Task item
Count the lines in the material below that contain the string "SCHILDERIJ", and give only that number.

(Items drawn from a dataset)
╔══
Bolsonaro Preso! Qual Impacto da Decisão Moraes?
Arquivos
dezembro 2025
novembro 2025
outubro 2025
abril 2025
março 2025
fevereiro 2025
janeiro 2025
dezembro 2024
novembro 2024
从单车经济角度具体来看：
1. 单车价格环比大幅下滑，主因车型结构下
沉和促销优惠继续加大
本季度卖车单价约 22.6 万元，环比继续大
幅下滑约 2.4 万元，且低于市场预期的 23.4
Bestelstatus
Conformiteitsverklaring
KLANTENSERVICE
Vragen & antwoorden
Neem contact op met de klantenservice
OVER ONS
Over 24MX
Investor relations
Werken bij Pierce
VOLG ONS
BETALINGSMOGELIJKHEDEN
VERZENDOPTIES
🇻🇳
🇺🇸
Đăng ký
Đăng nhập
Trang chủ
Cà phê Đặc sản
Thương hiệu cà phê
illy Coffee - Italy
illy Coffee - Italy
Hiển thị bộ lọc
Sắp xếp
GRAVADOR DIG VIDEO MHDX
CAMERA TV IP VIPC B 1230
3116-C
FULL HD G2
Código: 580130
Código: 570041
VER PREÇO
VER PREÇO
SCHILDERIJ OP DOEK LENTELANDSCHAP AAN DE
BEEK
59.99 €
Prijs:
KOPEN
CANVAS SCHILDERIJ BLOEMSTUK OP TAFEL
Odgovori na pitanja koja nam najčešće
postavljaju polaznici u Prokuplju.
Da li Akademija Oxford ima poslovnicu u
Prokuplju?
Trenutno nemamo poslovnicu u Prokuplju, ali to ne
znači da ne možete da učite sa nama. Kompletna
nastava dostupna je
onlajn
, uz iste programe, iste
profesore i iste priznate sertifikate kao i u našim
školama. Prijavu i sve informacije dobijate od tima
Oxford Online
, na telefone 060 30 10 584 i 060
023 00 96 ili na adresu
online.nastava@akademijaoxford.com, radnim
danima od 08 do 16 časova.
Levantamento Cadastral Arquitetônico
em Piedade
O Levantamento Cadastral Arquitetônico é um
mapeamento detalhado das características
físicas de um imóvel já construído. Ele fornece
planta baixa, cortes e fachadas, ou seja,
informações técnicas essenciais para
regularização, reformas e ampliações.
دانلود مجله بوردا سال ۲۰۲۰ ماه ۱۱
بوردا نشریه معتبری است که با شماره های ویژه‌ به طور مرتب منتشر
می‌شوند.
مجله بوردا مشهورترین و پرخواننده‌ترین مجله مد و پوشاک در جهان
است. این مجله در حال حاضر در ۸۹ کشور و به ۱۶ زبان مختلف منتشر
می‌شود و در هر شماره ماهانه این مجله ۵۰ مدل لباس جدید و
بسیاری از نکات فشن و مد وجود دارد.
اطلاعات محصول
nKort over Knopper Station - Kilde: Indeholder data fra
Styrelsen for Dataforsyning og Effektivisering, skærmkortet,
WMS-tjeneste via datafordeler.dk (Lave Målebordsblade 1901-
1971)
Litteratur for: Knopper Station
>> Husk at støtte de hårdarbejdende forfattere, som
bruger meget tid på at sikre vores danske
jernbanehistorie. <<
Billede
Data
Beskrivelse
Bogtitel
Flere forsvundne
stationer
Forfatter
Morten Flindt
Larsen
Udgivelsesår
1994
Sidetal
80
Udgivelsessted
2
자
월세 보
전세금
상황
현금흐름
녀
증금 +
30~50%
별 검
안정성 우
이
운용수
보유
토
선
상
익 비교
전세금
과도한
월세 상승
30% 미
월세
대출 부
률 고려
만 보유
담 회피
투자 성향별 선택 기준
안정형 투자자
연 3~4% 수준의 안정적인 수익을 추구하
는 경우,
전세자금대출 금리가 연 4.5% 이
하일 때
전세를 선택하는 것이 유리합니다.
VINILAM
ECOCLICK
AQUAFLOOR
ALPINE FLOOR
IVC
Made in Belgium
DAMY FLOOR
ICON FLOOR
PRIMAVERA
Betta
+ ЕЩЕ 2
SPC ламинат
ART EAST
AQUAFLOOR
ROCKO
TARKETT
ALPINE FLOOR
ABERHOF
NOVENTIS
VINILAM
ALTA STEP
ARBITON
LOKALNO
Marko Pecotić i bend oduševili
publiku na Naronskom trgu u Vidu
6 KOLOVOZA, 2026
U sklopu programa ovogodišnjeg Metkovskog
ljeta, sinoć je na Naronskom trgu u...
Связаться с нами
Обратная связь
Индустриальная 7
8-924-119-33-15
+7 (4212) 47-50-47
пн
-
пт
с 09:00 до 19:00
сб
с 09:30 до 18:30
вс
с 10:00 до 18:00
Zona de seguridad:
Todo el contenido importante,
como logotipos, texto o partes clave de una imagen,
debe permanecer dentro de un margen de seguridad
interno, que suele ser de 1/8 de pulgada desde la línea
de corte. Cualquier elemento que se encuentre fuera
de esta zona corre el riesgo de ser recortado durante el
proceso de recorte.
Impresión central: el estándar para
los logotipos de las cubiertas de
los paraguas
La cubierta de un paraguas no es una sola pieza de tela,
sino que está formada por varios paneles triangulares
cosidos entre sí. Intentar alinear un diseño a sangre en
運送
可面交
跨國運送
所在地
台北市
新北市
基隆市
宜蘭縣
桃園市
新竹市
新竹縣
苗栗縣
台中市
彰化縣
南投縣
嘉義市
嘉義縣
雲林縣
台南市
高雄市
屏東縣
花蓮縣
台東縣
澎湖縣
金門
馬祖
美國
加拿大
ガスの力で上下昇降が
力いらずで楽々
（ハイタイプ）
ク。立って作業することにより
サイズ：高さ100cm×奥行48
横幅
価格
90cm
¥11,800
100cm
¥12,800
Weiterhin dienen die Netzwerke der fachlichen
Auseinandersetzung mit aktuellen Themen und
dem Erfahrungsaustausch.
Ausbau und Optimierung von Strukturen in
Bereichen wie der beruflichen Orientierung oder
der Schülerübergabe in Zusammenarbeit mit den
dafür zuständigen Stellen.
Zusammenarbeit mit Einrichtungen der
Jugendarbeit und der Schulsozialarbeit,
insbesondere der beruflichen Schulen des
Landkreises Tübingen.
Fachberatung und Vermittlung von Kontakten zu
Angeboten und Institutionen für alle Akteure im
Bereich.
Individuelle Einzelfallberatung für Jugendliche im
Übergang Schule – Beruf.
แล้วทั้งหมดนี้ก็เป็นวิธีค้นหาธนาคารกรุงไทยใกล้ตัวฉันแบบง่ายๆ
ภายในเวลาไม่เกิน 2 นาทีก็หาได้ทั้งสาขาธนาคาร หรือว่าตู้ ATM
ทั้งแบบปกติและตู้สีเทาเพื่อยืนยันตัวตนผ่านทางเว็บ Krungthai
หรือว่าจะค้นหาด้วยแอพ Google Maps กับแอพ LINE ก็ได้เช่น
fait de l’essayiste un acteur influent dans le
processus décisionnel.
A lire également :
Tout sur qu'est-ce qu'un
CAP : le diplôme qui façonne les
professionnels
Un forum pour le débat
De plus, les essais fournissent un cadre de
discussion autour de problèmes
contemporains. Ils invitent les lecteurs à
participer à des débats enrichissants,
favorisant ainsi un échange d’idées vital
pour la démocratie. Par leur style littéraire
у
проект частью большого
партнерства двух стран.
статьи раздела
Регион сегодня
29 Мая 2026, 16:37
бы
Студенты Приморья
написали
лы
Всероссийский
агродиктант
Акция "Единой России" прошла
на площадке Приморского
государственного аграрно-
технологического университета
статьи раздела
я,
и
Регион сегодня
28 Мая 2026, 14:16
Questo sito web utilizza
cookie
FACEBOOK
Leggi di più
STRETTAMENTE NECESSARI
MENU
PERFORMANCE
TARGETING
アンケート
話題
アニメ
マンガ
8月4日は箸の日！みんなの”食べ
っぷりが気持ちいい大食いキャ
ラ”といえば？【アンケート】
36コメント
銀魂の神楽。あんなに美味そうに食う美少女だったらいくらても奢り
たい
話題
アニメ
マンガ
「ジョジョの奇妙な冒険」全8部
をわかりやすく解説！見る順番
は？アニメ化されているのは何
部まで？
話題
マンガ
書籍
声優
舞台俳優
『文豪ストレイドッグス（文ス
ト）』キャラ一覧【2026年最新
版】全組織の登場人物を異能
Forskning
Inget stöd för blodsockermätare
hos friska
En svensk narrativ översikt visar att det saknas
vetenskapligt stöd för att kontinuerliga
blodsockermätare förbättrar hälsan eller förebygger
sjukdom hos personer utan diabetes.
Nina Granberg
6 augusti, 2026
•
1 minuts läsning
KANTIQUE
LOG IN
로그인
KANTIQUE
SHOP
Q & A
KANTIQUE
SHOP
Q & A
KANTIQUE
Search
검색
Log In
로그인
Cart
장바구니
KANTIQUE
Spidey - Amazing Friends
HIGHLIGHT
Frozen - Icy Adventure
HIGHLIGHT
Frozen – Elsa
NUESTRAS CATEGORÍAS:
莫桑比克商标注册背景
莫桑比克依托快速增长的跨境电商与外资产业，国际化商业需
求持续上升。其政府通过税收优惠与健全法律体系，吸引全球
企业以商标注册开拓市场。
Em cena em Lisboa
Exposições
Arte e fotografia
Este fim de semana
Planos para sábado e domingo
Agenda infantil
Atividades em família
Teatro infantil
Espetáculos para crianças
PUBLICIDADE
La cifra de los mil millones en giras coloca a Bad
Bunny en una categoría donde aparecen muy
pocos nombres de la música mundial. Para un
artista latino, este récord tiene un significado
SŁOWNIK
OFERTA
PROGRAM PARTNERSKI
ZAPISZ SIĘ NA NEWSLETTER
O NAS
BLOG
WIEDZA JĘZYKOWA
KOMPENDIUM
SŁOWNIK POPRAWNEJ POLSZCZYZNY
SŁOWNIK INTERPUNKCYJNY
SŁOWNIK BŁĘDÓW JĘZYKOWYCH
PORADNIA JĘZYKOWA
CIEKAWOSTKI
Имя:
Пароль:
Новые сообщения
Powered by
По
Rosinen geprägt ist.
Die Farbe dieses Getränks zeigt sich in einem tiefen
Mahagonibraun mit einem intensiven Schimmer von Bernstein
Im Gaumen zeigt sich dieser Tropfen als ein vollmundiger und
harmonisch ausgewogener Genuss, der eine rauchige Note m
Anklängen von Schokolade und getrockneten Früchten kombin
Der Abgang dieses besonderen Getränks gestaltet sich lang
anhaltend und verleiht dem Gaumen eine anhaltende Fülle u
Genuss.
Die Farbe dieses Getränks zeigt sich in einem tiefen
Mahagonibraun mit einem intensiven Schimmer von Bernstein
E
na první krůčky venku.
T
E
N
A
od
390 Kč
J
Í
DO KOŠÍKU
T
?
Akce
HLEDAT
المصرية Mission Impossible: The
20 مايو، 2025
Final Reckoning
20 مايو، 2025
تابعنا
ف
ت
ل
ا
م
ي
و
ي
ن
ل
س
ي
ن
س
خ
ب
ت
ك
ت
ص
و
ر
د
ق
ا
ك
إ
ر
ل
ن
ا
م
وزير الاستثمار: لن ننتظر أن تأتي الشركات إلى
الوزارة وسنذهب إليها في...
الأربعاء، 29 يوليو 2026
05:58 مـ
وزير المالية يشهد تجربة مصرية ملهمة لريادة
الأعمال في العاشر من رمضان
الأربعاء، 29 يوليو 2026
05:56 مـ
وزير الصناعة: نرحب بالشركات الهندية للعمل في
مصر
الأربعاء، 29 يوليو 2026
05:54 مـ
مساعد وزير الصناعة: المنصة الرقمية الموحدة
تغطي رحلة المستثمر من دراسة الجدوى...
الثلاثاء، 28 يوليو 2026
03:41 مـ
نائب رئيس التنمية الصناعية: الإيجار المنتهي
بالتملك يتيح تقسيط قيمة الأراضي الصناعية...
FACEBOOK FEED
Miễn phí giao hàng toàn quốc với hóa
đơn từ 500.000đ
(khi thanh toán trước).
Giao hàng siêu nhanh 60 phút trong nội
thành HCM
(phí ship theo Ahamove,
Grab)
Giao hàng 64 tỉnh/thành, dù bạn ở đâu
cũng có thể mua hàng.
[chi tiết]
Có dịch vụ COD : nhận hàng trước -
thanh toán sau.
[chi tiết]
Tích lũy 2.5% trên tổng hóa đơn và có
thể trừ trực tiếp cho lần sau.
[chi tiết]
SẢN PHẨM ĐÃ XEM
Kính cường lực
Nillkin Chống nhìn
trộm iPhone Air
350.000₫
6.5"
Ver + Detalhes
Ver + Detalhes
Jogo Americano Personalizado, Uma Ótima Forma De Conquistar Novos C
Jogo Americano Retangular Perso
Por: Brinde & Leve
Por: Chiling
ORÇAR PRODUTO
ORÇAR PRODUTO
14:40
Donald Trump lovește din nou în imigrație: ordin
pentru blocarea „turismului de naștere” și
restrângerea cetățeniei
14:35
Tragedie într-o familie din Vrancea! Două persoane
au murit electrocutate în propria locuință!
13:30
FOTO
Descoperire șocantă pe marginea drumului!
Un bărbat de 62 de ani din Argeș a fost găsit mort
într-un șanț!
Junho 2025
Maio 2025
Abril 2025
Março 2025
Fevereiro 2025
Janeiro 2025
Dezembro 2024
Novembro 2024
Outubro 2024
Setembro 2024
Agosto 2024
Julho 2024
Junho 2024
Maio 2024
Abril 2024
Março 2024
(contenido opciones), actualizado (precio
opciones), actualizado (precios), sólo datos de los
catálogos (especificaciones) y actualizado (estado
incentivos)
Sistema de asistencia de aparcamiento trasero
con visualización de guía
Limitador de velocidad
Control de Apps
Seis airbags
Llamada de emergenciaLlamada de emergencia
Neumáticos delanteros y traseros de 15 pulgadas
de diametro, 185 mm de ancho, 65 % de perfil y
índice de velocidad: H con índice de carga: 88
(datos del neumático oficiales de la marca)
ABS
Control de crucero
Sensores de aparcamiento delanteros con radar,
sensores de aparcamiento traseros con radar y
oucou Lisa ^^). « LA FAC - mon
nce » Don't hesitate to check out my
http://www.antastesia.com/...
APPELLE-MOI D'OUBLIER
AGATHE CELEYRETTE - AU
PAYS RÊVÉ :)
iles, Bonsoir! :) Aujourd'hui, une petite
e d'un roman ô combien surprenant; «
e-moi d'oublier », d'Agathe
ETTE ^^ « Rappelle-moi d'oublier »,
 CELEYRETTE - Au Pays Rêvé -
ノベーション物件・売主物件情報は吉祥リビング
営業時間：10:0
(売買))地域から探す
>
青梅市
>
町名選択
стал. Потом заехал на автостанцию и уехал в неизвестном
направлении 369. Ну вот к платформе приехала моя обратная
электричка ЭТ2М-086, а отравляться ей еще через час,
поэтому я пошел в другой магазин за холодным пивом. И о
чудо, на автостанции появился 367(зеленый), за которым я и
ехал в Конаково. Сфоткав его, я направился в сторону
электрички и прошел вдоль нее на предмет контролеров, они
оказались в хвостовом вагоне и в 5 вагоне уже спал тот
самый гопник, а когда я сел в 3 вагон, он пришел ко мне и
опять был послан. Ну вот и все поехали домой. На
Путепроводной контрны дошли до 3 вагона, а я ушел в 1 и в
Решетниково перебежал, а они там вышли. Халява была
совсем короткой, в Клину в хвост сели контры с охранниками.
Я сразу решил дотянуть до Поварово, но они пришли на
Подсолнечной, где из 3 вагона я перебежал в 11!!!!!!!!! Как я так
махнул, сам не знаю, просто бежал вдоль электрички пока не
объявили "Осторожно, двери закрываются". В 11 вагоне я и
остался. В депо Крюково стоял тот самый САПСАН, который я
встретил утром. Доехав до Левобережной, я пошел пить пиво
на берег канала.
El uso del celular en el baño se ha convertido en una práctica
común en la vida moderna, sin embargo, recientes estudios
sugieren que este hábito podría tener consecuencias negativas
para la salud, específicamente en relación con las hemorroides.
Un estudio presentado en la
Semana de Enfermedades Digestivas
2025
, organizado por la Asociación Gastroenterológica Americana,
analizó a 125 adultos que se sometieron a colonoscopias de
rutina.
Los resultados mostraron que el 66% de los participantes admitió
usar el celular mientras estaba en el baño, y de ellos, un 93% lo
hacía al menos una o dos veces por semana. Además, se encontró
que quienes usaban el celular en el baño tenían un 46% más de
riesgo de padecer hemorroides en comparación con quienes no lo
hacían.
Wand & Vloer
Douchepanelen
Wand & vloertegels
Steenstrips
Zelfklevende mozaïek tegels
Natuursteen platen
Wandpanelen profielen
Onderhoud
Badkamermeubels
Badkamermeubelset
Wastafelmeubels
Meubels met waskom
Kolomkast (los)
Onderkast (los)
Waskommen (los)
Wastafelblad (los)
╚══
Your response
2